S&P 500

What is the S&P 500?
The S&P 500 is a stock market index that tracks the largest 500 publicly traded U.S. companies. Investors have long used the S&P 500 as a benchmark for their investments as it tends to signal overall market health. The S&P 500 is a “free-floating index” meaning that it only takes into consideration the health and price of shares that are publicly traded; it does not consider government-owned or privately-owned shares. The index is a popular choice for long-term investors who wish to watch growth over the coming decades. As of March 2020, the S&P yielded a 10-year annual return of 7.99%. Due to its success and its low-risk nature, the S&P 500 has become one of the top indexes available for investors to buy into.
How Does It Work?
Construction
The S&P 500 works by tracking the market capitalization of companies within its index. Market capitalization refers to the total dollar market value of a company’s outstanding shares and is calculated by multiplying the number of outstanding shares times the market price. The index periodically adjusts the market capitalization of the 500 companies as companies add or take away shares from the market. Apple’s upcoming 4-1 split is a perfect example. Effective August 21st, Apple’s stock will split; the price will be reduced by ¼ and the number of available shares will increase 4 times. The market capitalization of a company is essential to the S&P 500 as each company’s weight within the index depends on its market capitalization. For example, a company that has a market capitalization of $50 billion receives 5 times the representation as a company that has a market cap of $10 billion. The weight of a company within the index is important, as changes to a large company will affect the value of the S&P greater than the changes to a small one. As of February 2020, the S&P 500 had a total market capitalization of $24.4 trillion, meaning that the index captured 80% of the market capitalization within the stock market.

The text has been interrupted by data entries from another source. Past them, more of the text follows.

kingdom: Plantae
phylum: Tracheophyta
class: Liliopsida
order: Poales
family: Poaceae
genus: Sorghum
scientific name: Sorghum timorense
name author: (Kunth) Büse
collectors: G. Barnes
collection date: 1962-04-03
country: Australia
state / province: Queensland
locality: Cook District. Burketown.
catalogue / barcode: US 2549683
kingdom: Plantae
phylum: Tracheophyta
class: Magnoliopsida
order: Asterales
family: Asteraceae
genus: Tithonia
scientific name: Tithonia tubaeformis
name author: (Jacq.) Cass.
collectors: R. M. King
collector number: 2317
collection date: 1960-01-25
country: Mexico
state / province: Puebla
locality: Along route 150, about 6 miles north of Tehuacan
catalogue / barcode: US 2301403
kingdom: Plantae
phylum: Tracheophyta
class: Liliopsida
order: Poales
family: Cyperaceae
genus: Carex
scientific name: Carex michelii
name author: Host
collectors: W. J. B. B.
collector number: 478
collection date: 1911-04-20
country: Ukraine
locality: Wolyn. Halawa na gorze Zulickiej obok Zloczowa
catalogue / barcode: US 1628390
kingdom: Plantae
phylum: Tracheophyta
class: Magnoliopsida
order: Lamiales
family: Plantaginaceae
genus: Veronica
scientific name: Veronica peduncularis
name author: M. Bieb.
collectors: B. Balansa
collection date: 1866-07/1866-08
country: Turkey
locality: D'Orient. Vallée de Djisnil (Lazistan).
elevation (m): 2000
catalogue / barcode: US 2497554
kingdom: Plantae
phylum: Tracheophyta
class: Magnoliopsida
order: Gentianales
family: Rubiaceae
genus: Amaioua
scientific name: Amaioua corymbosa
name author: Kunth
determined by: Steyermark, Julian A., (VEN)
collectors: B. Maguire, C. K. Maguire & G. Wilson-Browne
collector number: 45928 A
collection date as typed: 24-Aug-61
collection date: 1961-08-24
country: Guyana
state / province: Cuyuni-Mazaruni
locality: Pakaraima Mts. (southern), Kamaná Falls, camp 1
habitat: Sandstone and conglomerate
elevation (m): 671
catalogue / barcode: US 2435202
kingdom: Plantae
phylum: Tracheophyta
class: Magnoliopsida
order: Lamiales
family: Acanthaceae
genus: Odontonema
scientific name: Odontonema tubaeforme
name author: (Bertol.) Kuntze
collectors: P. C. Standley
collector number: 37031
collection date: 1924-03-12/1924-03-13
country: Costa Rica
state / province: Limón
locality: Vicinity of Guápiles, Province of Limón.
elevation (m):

How Companies Are Selected
Quarterly, a committee meets to select the index’s 500 companies based on their industry, size, and liquidity. For a company to qualify, they must be based within the U.S., have a minimum market capitalization of $8.2 billion, and at least 50% of the shares must be available to be publicly traded. Additionally, the stock price must be at least $1.00 a share and the corporation must have four consecutive quarters of positive earnings. As of March 2020, the top 10 largest companies within the S&P 500 were Microsoft Corp, Apple Inc, Amazon.com Inc, Facebook Inc. A, Berkshire Hathaway B, Alphabet Inc. A (GOOGL), Alphabet Inc. C (GOOG), JP Morgan Chase & Co, Johnson & Johnson, and Visa Inc. A.
Risks
One potential risk or limitation of the S&P 500 is that a stock may become overvalued. Thus, if the stock is overvalued, it could have a large weight within the index which would inflate the value of the index as a whole. Large market capitalization is not indicative of great company health; it simply reflects a stock’s value compared to its outstanding shares. As such, equal-weighted indexes have risen in popularity during recent years.
Conclusion
The S&P 500 is a leading economic indicator of overall market health within the country. Since it tracks the largest 500 companies, the composition of the index is generally reflective of the U.S. economy as a whole. If investors feel confident about the economy, they will buy shares of stock and the S&P will continue to rise. The S&P 500 is thoroughly composed using strict criteria and quarterly meetings that ensure only the best companies will weigh within the index. It has historically been viewed as a safe and profitable long-term investment. However, an investor does not have to buy shares of the index in order to make profitable choices. By tracking the movements of the S&P, an investor can attain an overall sense of market conditions and buy shares of large companies independently from the index.